Nessuna passione, nessun slancio, nessuna eccellenza.
L’ambiente si ammorbidisce, le ambizioni si spengono. Nel cuore dell’Italia, un’epidemia silenziosa si diffonde: la dittatura della mediocrità, un regime dove l’ordinario regna sovrano e il talento è relegato all’ombra. In questo contesto, si dilata l’ombra di un conformismo che ammutolisce l’eccellenza.
Ecco, quindi, che il declino inizia:
inizia nel momento in cui ci si accontenta,
inizia nel momento in cui ci si omologa,
inizia nel momento in cui ci si adagia nell’inerzia.

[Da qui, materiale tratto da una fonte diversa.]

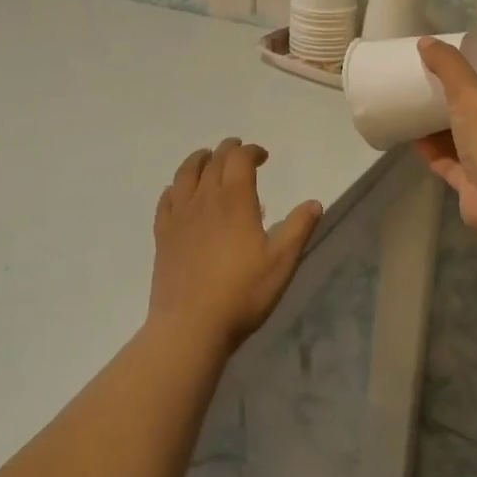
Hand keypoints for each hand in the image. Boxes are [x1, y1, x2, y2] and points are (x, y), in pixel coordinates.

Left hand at [150, 138, 323, 354]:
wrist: (190, 326)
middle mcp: (204, 199)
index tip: (263, 156)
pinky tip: (177, 192)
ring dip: (198, 160)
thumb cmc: (242, 293)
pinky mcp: (162, 235)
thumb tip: (314, 203)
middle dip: (228, 150)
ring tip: (206, 157)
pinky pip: (166, 200)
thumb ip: (299, 228)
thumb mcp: (281, 262)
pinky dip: (174, 187)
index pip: (240, 159)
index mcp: (235, 200)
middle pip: (213, 161)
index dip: (252, 151)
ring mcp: (179, 216)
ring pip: (185, 174)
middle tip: (239, 150)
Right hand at [415, 37, 476, 240]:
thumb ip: (448, 65)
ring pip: (458, 139)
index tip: (435, 71)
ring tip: (407, 111)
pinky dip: (430, 151)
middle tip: (416, 90)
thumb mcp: (470, 91)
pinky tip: (409, 139)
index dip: (464, 78)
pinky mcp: (473, 184)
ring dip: (435, 128)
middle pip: (471, 113)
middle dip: (446, 103)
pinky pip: (447, 162)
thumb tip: (426, 41)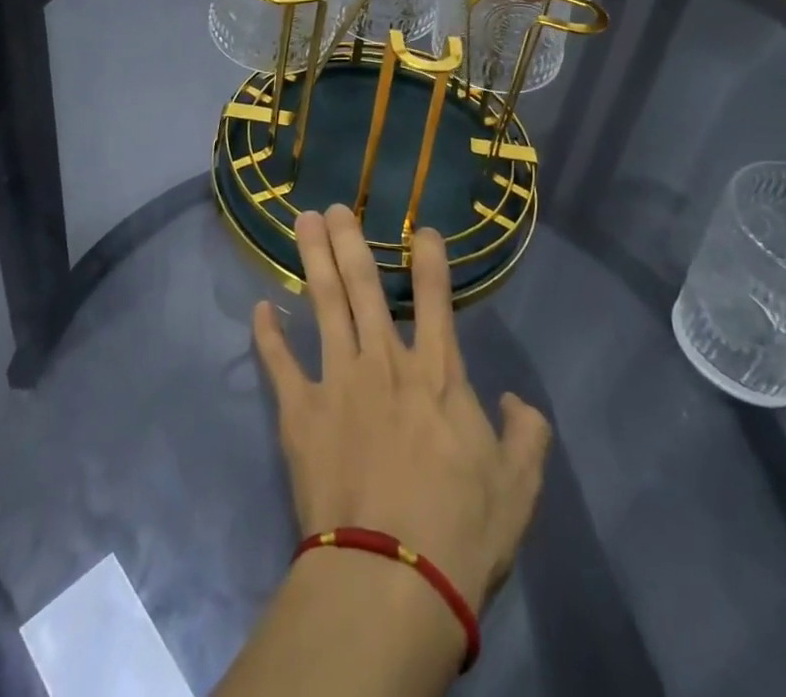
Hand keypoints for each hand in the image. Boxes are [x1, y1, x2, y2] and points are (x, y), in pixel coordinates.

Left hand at [252, 206, 551, 613]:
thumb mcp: (518, 488)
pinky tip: (260, 307)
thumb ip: (525, 436)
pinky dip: (268, 335)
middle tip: (335, 207)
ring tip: (304, 222)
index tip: (421, 228)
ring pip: (324, 304)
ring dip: (314, 260)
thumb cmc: (461, 533)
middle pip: (365, 287)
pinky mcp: (300, 411)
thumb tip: (515, 402)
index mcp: (438, 375)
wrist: (391, 579)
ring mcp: (338, 381)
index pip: (436, 300)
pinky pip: (280, 363)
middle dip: (351, 242)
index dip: (430, 260)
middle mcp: (385, 362)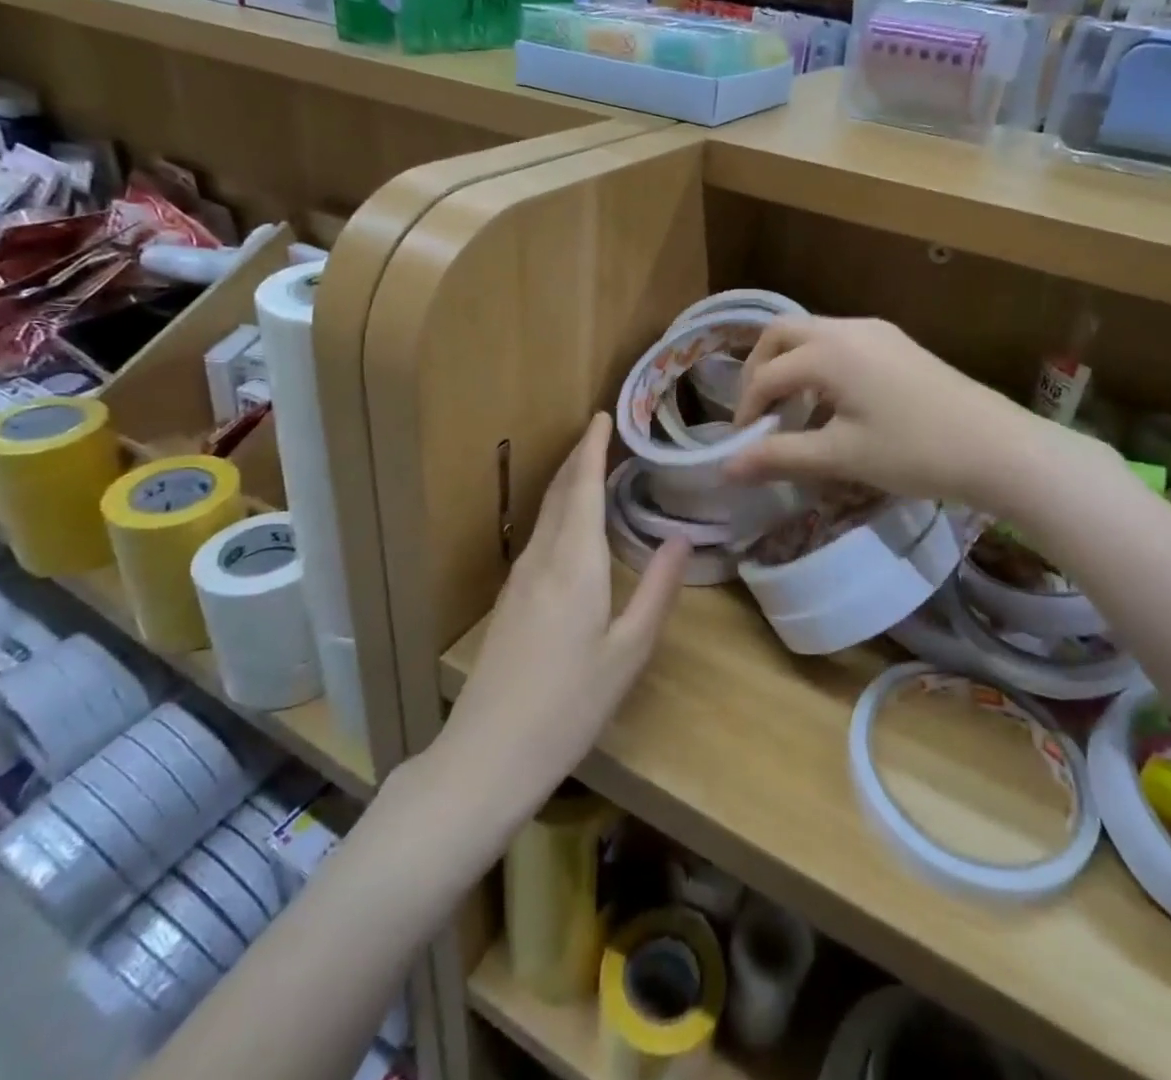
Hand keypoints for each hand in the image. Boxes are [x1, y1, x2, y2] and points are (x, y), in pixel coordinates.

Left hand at [440, 413, 686, 814]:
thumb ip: (657, 591)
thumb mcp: (628, 652)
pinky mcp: (510, 601)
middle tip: (603, 433)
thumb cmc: (569, 705)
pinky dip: (559, 513)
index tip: (603, 415)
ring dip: (568, 483)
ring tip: (593, 467)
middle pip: (559, 493)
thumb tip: (682, 539)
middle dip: (579, 458)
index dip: (592, 448)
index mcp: (574, 564)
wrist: (488, 755)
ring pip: (546, 515)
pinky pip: (539, 537)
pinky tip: (572, 527)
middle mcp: (541, 560)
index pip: (583, 487)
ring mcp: (519, 580)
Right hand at [724, 317, 1045, 506]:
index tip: (743, 446)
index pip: (766, 375)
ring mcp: (877, 332)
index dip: (747, 410)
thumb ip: (779, 456)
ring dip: (791, 367)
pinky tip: (833, 405)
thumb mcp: (841, 458)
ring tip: (793, 413)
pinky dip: (820, 367)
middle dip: (759, 370)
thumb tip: (726, 468)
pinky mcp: (897, 344)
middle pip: (782, 334)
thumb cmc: (914, 452)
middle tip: (758, 413)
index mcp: (828, 352)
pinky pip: (841, 344)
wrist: (999, 447)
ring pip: (813, 335)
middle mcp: (848, 328)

La società moderna sembra troppo spesso accontentarsi di una mediocrità confortante, evitando così lo sforzo che deriva dal tentare di eccellere. Giampiero Venturi la chiama «dittatura della mediocrità», Angelo Mincuzzi «mediocrazia», Michele Boldrin mette in guarda l’Italia dai danni fatali della mediocrità. Diversi studi mostrano come la pressione verso la conformità nelle istituzioni accademiche e nei luoghi di lavoro riduca creatività e l’innovazione.
La mediocrità si palesa, l’eccellenza si ritrae.
Dove dovrebbero fiorire talento e originalità, si radicano paura del rischio e desiderio di non spiccare. Come una nebbia silenziosa che si insinua nelle strade di una città, la mediocrità avvolge ogni angolo della società, oscurando la vista e soffocando il potenziale umano. Questo fenomeno non è solo un rallentamento culturale, ma una vera e propria regressione della capacità umana di aspirare all’eccellenza.
La società contemporanea si trova sull’orlo di un abisso culturale. Se non si interviene, il rischio è che il conformismo soffochi diversità e cambiamento.
È necessaria una rivoluzione culturale che rinnovi la valorizzazione del merito e dell’originalità e la qualità in ogni campo, dalla politica all’educazione, dall’arte all’economia.
Sveliamo insieme la violenza della mediocrità.